In the crematorium designed by Paolo Gorini, the body is placed supine upon a frame, with wheels, and pushed inside the oven. Once the oven is closed, the body is horizontally enveloped from head to toe by the flames created by the wood-fired furnace located behind and underneath the remains. At first the chimney takes the smoke downwards, underneath the feet of the body, then it bends upwards in a funnel, at the beginning of which a second furnace burns any further residue. The first "gorinian" crematorium was built in the cemetery of Riolo in 1877 and during the night between the 5th and 6th of September of the same year the first cremation was accomplished.
The furnace was fuelled by softwoods, about 200 kilograms for two hours. A lot of cemeteries adopted the "gorinian" crematorium: Milan (1877, by the architect Carlo Maciachini), Cremona (1883, by the engineer Francesco Podestà), Rome (1883, eng. Salvatore Rosa), Varese (1883, arch. Augusto Guidini), Turin (1888, arch. Pompeo Mariani). It was also built in London (cemetery of Woking, 1888, eng. Turner) and in Paris (cemetery Pére Lachaise, 1887, arch.
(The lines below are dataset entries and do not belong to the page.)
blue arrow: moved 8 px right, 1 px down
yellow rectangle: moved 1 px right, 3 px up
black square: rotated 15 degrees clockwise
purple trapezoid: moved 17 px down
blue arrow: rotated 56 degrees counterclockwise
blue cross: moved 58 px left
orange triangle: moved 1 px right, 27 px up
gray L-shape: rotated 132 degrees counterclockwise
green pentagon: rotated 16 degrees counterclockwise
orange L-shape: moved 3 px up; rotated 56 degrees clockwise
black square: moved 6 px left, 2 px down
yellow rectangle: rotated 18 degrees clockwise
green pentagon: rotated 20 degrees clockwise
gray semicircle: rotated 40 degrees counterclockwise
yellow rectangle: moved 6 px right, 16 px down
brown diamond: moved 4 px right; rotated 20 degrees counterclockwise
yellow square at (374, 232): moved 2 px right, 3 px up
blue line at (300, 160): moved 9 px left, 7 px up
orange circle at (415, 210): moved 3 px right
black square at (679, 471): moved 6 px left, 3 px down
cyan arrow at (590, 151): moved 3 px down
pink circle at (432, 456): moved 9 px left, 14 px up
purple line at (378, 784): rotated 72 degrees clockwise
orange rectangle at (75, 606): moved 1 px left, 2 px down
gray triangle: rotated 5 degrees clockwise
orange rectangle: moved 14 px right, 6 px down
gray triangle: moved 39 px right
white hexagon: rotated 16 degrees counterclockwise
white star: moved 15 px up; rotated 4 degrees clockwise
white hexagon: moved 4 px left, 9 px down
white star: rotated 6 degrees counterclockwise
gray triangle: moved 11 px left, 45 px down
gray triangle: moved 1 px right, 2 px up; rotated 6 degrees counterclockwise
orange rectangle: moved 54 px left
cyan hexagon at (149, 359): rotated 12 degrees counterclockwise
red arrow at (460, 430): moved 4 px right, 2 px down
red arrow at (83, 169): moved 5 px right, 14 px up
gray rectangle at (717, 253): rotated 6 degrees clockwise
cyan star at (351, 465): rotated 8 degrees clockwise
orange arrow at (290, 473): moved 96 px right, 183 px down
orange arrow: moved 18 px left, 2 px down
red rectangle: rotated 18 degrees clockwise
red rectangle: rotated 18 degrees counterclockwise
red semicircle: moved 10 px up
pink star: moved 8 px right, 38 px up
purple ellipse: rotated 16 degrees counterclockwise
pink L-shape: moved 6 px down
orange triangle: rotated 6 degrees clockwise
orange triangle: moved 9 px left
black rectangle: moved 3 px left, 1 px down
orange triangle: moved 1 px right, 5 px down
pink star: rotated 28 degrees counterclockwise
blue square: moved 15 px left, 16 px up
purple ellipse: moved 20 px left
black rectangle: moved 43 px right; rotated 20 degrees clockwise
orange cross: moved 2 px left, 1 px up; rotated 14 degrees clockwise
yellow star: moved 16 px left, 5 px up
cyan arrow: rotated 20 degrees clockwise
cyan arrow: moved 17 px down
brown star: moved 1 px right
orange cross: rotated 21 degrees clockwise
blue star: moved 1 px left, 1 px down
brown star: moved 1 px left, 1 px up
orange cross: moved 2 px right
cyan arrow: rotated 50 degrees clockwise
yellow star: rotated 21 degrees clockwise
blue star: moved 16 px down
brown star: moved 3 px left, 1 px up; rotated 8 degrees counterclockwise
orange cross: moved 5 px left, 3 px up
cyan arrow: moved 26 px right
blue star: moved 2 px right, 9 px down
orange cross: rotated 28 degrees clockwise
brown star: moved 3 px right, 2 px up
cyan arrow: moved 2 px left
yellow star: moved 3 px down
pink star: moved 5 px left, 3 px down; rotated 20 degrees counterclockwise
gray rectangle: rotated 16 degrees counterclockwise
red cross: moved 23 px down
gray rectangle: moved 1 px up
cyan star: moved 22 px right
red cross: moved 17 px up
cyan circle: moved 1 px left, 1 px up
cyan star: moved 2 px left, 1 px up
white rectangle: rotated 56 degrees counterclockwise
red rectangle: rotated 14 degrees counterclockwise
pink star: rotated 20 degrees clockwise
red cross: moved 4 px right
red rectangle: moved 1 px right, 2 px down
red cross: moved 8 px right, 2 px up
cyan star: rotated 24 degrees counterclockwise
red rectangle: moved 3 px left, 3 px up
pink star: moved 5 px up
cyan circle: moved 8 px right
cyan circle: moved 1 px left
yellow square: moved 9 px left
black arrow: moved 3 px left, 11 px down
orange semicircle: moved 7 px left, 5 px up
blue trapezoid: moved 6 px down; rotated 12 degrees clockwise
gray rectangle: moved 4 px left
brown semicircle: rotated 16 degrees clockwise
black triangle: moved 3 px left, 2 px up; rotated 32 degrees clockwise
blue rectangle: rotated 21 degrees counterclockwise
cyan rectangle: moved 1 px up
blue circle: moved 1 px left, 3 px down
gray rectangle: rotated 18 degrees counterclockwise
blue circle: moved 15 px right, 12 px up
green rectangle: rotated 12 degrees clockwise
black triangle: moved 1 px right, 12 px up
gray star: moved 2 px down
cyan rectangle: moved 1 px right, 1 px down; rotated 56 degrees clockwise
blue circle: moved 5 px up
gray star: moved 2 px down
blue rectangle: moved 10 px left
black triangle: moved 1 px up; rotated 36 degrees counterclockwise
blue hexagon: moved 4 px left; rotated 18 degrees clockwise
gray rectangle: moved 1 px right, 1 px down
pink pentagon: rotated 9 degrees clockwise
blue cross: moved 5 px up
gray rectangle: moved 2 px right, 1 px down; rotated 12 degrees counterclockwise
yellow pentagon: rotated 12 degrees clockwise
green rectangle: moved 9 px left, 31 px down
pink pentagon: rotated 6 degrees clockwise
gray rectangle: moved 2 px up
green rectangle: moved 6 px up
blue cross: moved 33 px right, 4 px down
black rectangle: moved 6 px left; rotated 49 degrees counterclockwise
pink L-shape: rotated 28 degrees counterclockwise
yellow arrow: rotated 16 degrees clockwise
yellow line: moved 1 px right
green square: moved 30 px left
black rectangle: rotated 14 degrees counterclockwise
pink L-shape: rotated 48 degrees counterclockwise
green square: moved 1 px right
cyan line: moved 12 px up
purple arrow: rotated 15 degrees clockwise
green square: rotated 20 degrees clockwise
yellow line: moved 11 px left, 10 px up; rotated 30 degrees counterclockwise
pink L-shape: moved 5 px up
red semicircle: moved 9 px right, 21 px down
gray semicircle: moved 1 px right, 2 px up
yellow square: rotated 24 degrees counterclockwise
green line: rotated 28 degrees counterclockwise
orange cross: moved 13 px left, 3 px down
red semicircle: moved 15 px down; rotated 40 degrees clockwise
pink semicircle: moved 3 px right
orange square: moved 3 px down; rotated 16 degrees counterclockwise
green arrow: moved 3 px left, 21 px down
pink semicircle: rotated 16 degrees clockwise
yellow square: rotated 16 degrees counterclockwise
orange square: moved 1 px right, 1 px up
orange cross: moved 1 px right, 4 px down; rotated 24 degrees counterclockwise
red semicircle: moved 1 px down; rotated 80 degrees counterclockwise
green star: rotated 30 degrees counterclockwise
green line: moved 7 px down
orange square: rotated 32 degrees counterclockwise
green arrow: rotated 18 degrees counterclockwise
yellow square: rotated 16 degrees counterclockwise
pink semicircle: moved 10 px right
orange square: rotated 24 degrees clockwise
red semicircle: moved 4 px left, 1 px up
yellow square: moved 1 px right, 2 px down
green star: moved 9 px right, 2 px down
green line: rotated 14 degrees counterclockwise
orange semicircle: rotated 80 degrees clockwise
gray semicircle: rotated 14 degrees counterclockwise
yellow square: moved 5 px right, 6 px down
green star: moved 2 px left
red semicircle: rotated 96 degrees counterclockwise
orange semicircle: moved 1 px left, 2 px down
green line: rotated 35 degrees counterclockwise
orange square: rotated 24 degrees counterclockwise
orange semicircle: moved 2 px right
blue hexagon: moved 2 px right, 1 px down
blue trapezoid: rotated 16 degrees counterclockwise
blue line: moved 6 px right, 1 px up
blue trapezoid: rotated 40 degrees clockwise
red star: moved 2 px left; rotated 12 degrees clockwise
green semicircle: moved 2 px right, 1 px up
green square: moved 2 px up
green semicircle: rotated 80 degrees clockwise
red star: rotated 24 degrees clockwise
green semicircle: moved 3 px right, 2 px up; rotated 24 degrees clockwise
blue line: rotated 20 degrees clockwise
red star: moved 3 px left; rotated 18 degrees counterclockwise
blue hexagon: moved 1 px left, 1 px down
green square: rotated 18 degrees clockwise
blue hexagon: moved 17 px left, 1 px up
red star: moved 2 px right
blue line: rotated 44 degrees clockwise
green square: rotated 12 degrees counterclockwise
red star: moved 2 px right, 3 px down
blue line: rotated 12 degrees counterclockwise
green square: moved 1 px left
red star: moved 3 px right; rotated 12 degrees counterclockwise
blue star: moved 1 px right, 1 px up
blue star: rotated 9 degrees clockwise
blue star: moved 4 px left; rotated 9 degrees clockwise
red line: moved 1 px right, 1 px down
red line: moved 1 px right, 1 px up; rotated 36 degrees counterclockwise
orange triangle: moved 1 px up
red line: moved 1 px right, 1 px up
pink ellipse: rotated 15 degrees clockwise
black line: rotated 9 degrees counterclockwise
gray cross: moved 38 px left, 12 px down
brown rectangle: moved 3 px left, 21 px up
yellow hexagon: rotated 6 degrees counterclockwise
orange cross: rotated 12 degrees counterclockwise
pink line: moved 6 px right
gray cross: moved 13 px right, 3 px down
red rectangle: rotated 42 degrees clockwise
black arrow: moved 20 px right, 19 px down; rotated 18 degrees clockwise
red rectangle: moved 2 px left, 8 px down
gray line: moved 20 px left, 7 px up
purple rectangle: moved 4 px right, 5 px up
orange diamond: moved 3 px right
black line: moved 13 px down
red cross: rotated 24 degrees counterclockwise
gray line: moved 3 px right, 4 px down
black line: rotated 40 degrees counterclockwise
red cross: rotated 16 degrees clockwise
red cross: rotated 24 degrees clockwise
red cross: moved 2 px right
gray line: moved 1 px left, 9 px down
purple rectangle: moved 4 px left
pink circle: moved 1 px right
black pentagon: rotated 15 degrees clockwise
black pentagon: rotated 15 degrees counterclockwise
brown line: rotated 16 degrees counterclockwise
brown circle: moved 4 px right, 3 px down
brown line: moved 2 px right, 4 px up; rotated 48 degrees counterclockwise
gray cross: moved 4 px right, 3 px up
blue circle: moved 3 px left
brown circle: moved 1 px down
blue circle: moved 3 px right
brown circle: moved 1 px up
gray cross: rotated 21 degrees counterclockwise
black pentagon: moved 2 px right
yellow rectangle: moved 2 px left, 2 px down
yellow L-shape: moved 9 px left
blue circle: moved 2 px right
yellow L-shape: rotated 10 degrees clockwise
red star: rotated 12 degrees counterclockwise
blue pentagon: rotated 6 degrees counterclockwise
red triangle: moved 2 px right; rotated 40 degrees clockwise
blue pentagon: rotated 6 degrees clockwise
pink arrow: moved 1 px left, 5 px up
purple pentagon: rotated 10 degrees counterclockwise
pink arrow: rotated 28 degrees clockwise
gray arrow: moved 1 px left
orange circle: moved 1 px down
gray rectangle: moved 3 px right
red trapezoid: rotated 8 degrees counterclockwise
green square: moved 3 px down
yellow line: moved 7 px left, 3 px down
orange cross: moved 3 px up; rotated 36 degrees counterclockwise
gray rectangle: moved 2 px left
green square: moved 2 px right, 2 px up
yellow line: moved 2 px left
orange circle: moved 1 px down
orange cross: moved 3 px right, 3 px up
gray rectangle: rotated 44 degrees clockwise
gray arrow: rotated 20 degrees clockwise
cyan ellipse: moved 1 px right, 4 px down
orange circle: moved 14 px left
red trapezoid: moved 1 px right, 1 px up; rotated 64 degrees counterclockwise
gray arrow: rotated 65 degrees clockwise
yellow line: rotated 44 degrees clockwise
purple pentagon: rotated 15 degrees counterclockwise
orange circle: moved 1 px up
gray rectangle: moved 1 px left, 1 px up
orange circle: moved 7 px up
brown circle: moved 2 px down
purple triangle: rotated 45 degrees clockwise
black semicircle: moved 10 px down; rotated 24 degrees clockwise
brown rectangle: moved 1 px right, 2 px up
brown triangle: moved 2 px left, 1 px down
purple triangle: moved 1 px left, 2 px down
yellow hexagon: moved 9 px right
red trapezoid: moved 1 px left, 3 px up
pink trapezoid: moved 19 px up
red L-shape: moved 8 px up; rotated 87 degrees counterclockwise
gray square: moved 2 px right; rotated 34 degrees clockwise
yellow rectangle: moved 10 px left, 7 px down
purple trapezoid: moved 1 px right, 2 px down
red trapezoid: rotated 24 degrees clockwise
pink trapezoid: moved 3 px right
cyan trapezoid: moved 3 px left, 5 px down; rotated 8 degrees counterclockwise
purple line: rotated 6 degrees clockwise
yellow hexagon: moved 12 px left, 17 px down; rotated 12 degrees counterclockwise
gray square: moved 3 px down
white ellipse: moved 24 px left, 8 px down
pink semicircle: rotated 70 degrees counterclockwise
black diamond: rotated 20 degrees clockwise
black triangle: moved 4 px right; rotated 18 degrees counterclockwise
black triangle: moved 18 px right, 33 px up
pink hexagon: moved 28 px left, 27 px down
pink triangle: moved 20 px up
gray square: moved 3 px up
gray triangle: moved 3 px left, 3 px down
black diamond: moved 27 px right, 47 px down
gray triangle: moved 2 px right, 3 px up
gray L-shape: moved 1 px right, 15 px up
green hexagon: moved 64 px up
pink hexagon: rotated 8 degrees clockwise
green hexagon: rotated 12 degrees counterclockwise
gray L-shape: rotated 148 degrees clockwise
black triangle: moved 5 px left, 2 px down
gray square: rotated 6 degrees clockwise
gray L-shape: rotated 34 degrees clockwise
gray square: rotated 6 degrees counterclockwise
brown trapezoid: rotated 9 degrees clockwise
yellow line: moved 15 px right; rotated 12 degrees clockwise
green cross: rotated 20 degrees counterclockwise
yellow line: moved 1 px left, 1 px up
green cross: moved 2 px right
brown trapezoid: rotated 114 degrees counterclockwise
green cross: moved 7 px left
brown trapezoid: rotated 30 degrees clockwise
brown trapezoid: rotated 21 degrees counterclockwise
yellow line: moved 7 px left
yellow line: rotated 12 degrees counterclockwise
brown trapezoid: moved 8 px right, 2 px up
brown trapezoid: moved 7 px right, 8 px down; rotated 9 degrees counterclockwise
Formigé).
The Collezione Paolo Gorini is located inside the Ospedale Vecchio of Lodi, situated in the wonderful 15th century Chiostro della Farmacia.
Wednesday from 10.00 to 12.00,
Saturday from 9.30 to 12.30,
Sunday from 14.30 to 16.30.
The Collezione Paolo Gorini, born in 1981 in the former chapter house of the Ospedale Vecchio, currently presents a new arrangement, thanks also to the works done to expand rooms, create a reception and conference room.